After many years, we finally are in a place where everyone more or less agrees on what UCaaS is from a functional perspective -- that being the combination of voice services, video collaboration, and team messaging delivered via a single cloud platform. As providers work to align their product portfolios with today's common view of UCaaS, we can expect industry consolidation to continue.
Basic Drivers
The drivers for this consolidation are twofold. First, UCaaS providers can improve the user experience by allowing group messaging, voice calling, and video collaboration from within the same software client. Having one client that covers multiple interaction modes versus requiring an individual software client for each interaction type minimizes the friction that typically comes with shifting between different communications channels. For example, a user could start collaborating with a colleague by exchanging messages, then within the same app escalate to a voice call as the interaction intensifies. Finally, the user could convert that 1:1 interaction to a group video session for real-time discussion among all team members.

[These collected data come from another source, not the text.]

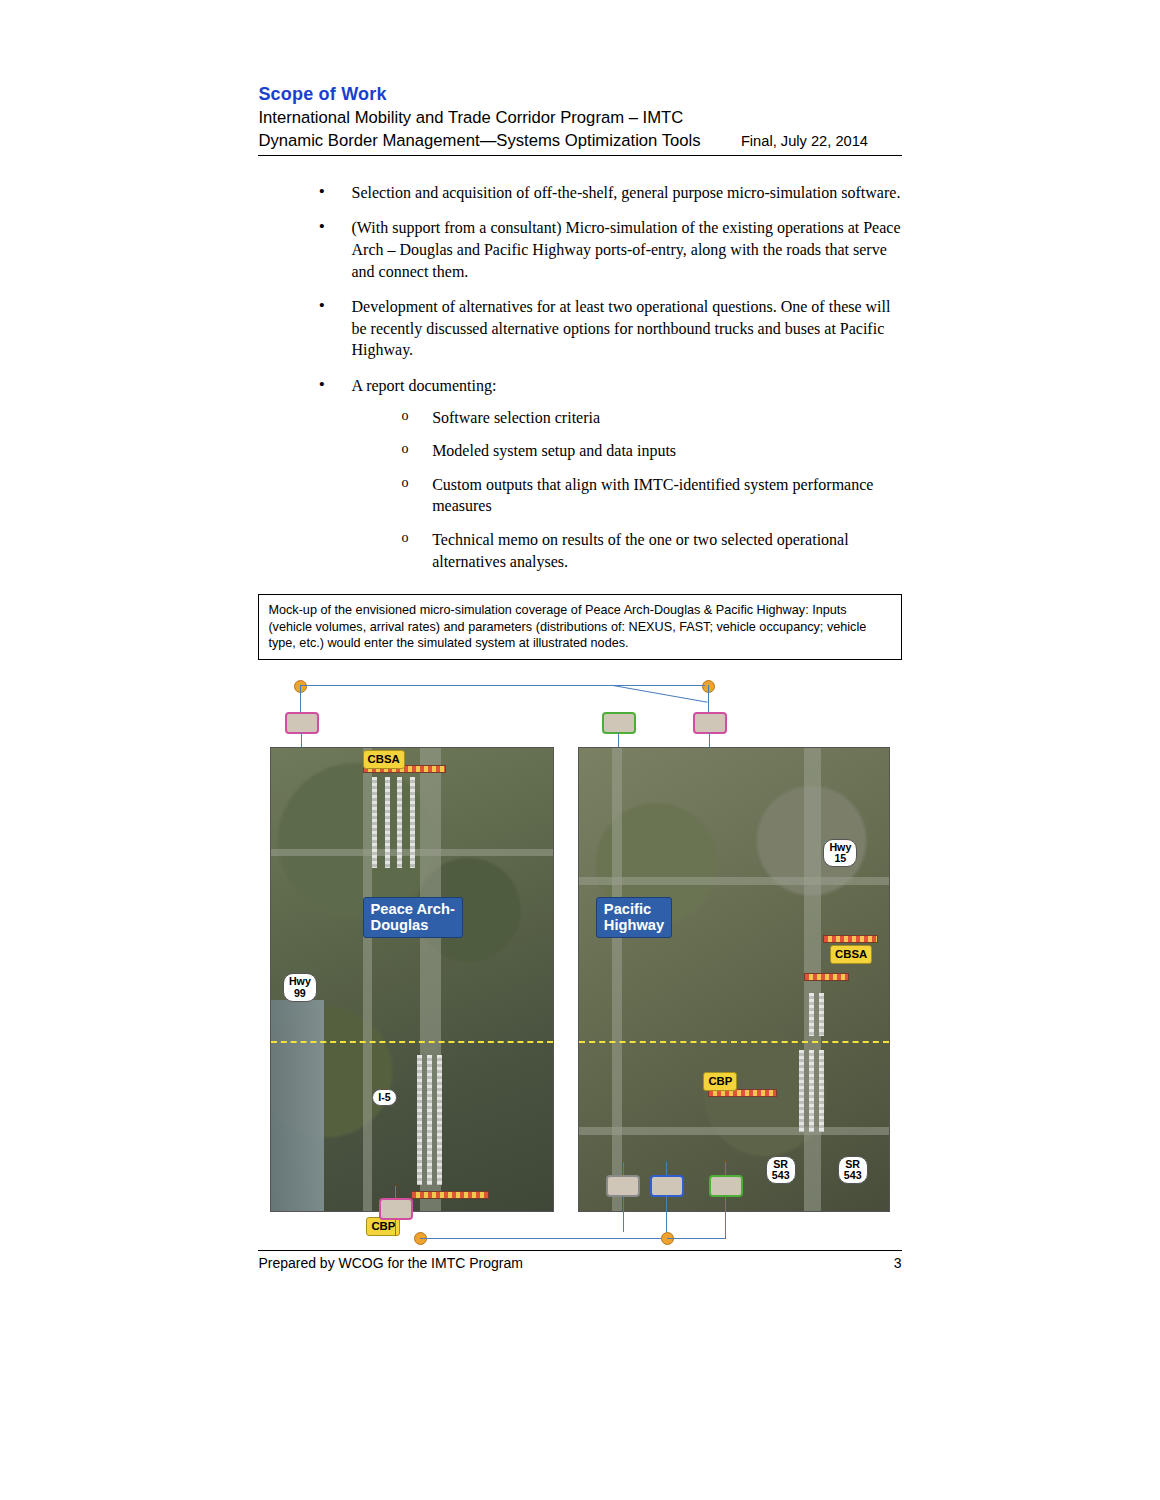Scope of Work
International Mobility and Trade Corridor Program – IMTC
Dynamic Border Management—Systems Optimization Tools Final, July 22, 2014
Selection and acquisition of off-the-shelf, general purpose micro-simulation software.
(With support from a consultant) Micro-simulation of the existing operations at Peace Arch – Douglas and Pacific Highway ports-of-entry, along with the roads that serve and connect them.
Development of alternatives for at least two operational questions. One of these will be recently discussed alternative options for northbound trucks and buses at Pacific Highway.
A report documenting:
Software selection criteria
Modeled system setup and data inputs
Custom outputs that align with IMTC-identified system performance measures
Technical memo on results of the one or two selected operational alternatives analyses.
Mock-up of the envisioned micro-simulation coverage of Peace Arch-Douglas & Pacific Highway: Inputs (vehicle volumes, arrival rates) and parameters (distributions of: NEXUS, FAST; vehicle occupancy; vehicle type, etc.) would enter the simulated system at illustrated nodes.
CBSA
Peace Arch-
Douglas
Hwy
99
I-5
CBP
Hwy
15
Pacific
Highway
CBSA
CBP
SR
543
SR
543
Prepared by WCOG for the IMTC Program 3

Second, having a consolidated UCaaS platform reduces complexity and total cost of ownership (TCO) for IT. By moving from multiple, largely on-premises technologies to a single, cloud-based platform, IT can significantly drive agility and cost efficiencies in their organizations. The more fragmented and premises-based the starting point, the greater the TCO reduction an enterprise will realize from adopting UCaaS.
Logical Directions
When it comes to consolidation, the contact center has been and will continue to be a logical adjacency for UCaaS providers. After all, if an enterprise initiates a UCaaS deployment so it can retire an aged on-premises PBX, it must also determine how to handle the contact center agents being served from that same PBX. Some UCaaS vendors include CCaaS natively on their platforms, while others resell CCaaS or partner with pure-play CCaaS vendors.

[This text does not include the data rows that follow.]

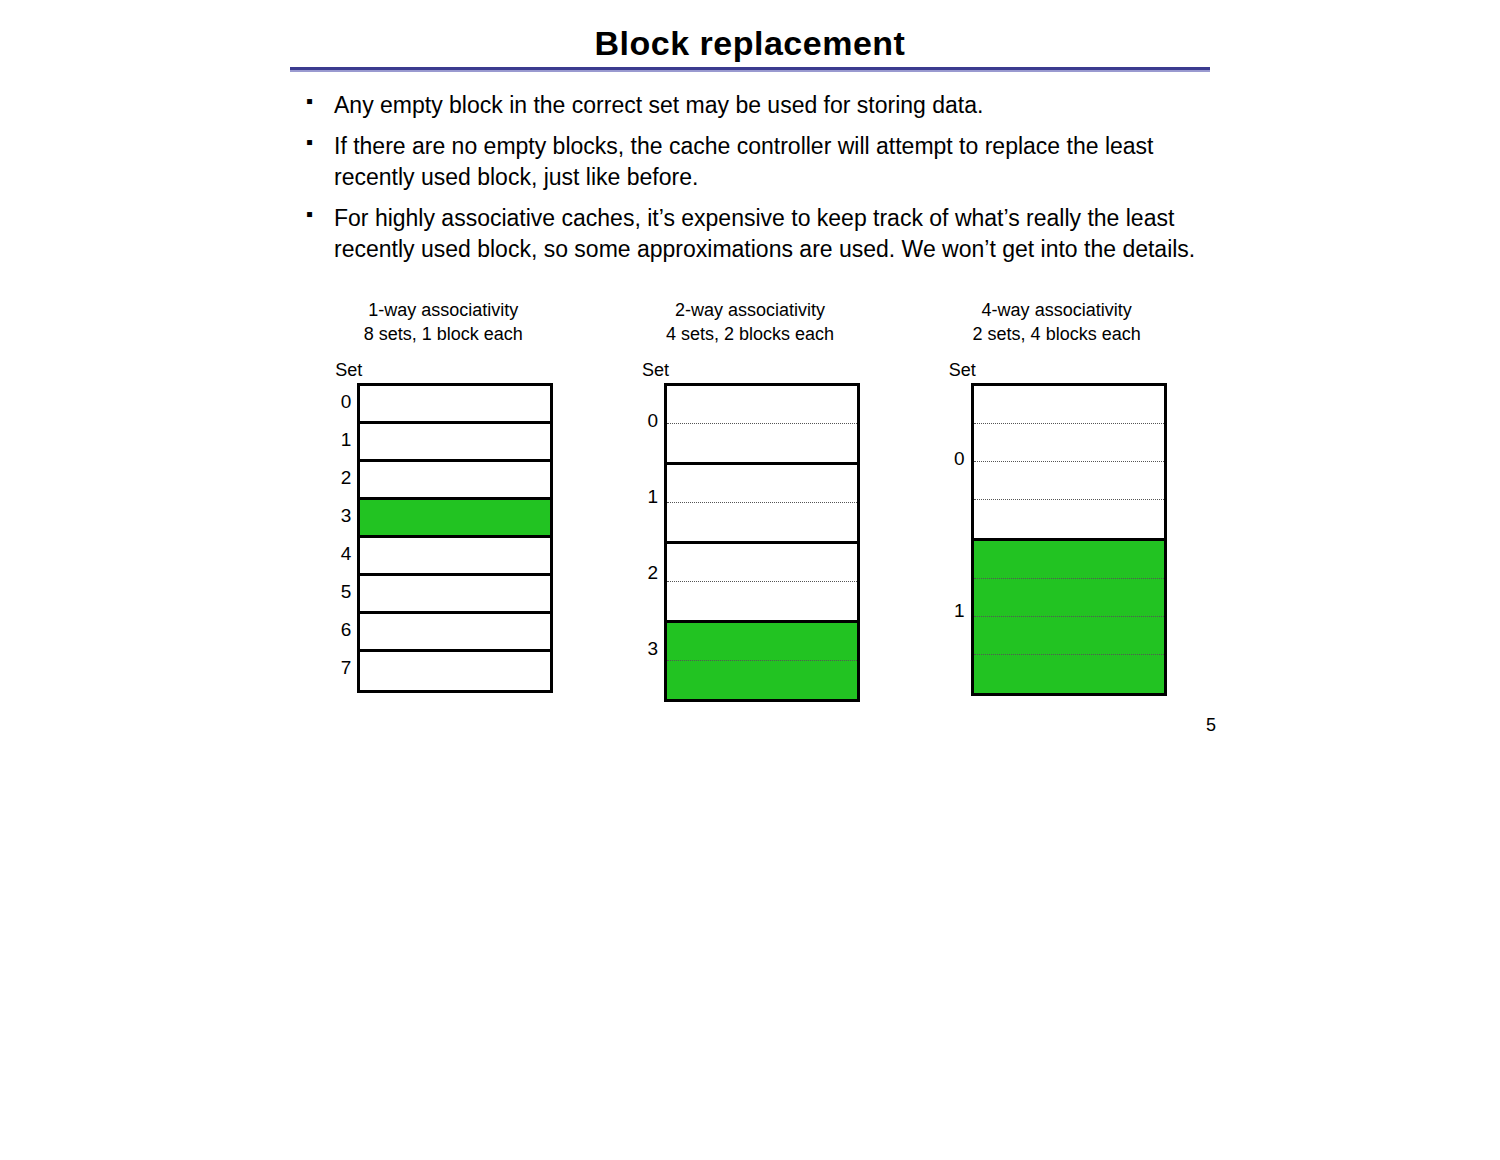Block replacement
Any empty block in the correct set may be used for storing data.
If there are no empty blocks, the cache controller will attempt to replace the least recently used block, just like before.
For highly associative caches, it’s expensive to keep track of what’s really the least recently used block, so some approximations are used. We won’t get into the details.
1-way associativity
8 sets, 1 block each
Set
0 1 2 3 4 5 6 7
2-way associativity
4 sets, 2 blocks each
Set
0 1 2 3
4-way associativity
2 sets, 4 blocks each
Set
0 1
5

Significant consolidation took place in the CCaaS space this year, and I expect this to continue in 2017 in the face of mounting market pressure. The consolidation is a sign of the market recognizing that CCaaS is either going to combine with UCaaS or it's going to consolidate with workforce optimization/workforce management (WFO/WFM) platforms. In fact, many enterprise IT professionals would jump for joy if they could handle their UCaaS, CCaaS, and WFO/WFM requirements from one cloud platform without the need to coordinate with multiple vendors and orchestrate complicated integrations. Such a cloud solution would help them further simplify their environments and reduce TCO.

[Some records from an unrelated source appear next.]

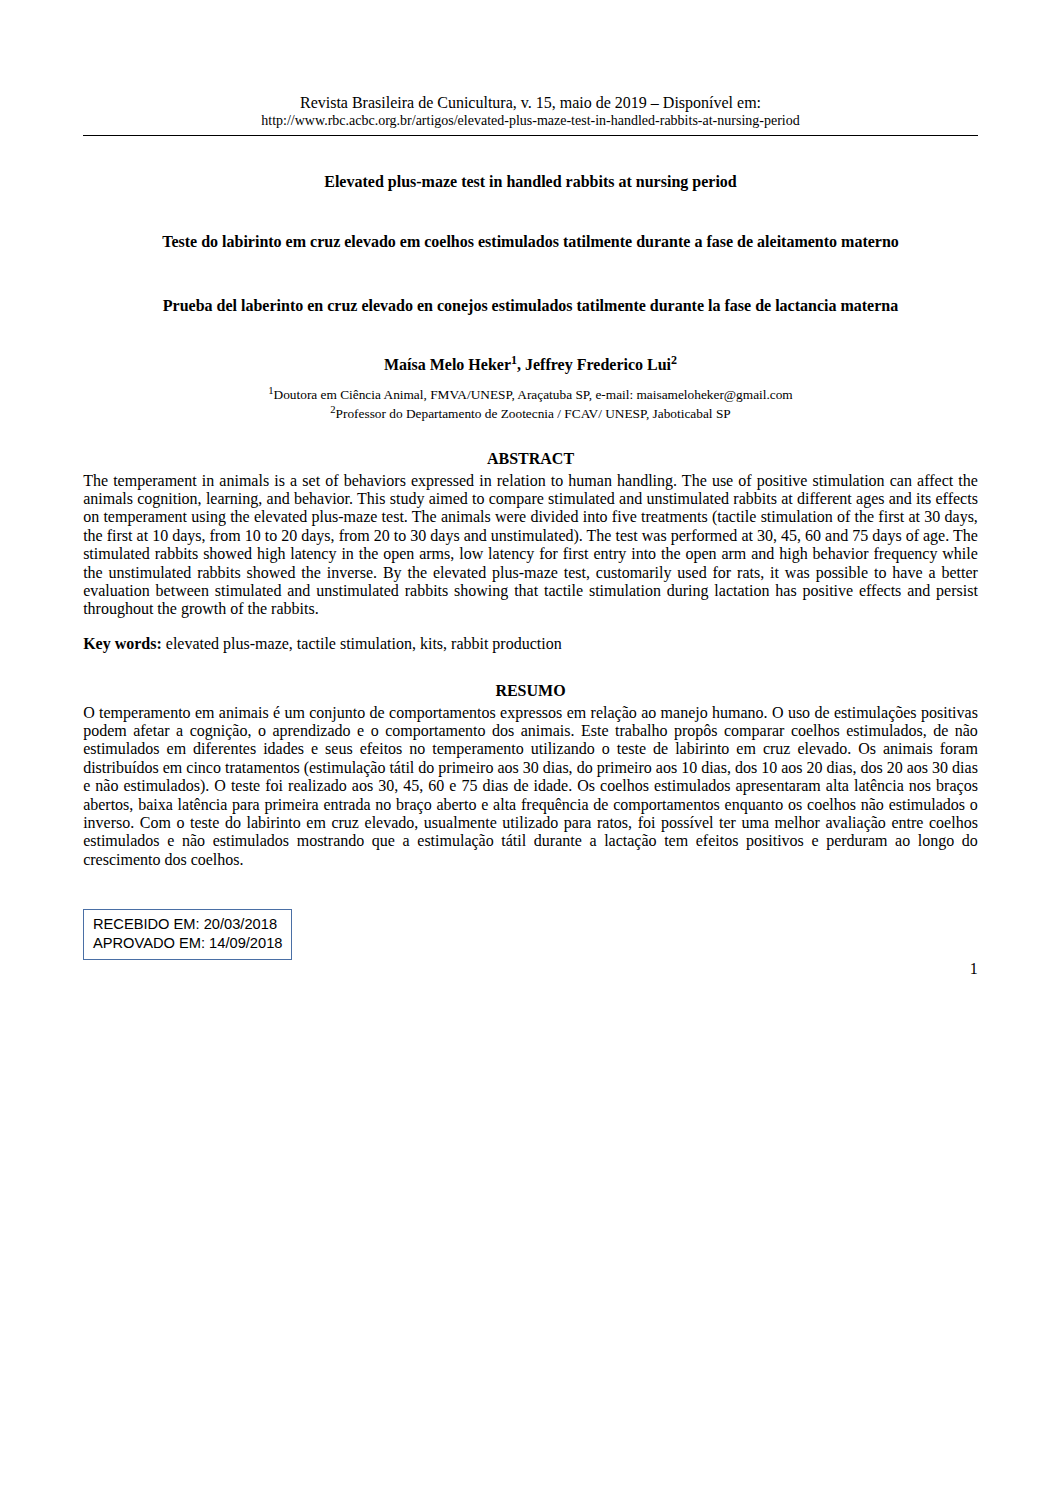Revista Brasileira de Cunicultura, v. 15, maio de 2019 – Disponível em: http://www.rbc.acbc.org.br/artigos/elevated-plus-maze-test-in-handled-rabbits-at-nursing-period
Elevated plus-maze test in handled rabbits at nursing period
Teste do labirinto em cruz elevado em coelhos estimulados tatilmente durante a fase de aleitamento materno
Prueba del laberinto en cruz elevado en conejos estimulados tatilmente durante la fase de lactancia materna
Maísa Melo Heker1, Jeffrey Frederico Lui2
1Doutora em Ciência Animal, FMVA/UNESP, Araçatuba SP, e-mail: maisameloheker@gmail.com
2Professor do Departamento de Zootecnia / FCAV/ UNESP, Jaboticabal SP
ABSTRACT
The temperament in animals is a set of behaviors expressed in relation to human handling. The use of positive stimulation can affect the animals cognition, learning, and behavior. This study aimed to compare stimulated and unstimulated rabbits at different ages and its effects on temperament using the elevated plus-maze test. The animals were divided into five treatments (tactile stimulation of the first at 30 days, the first at 10 days, from 10 to 20 days, from 20 to 30 days and unstimulated). The test was performed at 30, 45, 60 and 75 days of age. The stimulated rabbits showed high latency in the open arms, low latency for first entry into the open arm and high behavior frequency while the unstimulated rabbits showed the inverse. By the elevated plus-maze test, customarily used for rats, it was possible to have a better evaluation between stimulated and unstimulated rabbits showing that tactile stimulation during lactation has positive effects and persist throughout the growth of the rabbits.
Key words: elevated plus-maze, tactile stimulation, kits, rabbit production
RESUMO
O temperamento em animais é um conjunto de comportamentos expressos em relação ao manejo humano. O uso de estimulações positivas podem afetar a cognição, o aprendizado e o comportamento dos animais. Este trabalho propôs comparar coelhos estimulados, de não estimulados em diferentes idades e seus efeitos no temperamento utilizando o teste de labirinto em cruz elevado. Os animais foram distribuídos em cinco tratamentos (estimulação tátil do primeiro aos 30 dias, do primeiro aos 10 dias, dos 10 aos 20 dias, dos 20 aos 30 dias e não estimulados). O teste foi realizado aos 30, 45, 60 e 75 dias de idade. Os coelhos estimulados apresentaram alta latência nos braços abertos, baixa latência para primeira entrada no braço aberto e alta frequência de comportamentos enquanto os coelhos não estimulados o inverso. Com o teste do labirinto em cruz elevado, usualmente utilizado para ratos, foi possível ter uma melhor avaliação entre coelhos estimulados e não estimulados mostrando que a estimulação tátil durante a lactação tem efeitos positivos e perduram ao longo do crescimento dos coelhos.
RECEBIDO EM: 20/03/2018
APROVADO EM: 14/09/2018
1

Consolidation might come from some wildcards, as well. One is CRM integration. Most, if not all, UCaaS and CCaaS providers already have integrations with CRM platforms from vendors such as Salesforce and Zendesk. To date, CRM vendors have largely tried to stay neutral when it comes UCaaS and CCaaS, offering APIs to any company that wants to integrate with their platforms. However, CRM vendors could change their strategies and look to own the end-user communications. Natively combining CRM with UCaaS and CCaaS could lead to simplified platform management while enabling the extension of the platform to everyone in the enterprise for an improved user experience.
Another wildcard could be from the enterprise social side, as a lot of what happens in enterprise communications these days follows what happens first on the consumer side. Enterprise social network providers might find a lot of value in combining with UCaaS to create differentiation and enable communications-based workflow automation.
Regardless of what ends up happening in 2017, the horizontal nature of UCaaS means that a lot of different consolidation opportunities are possible. The market will ultimately decide what combinations are the most efficient.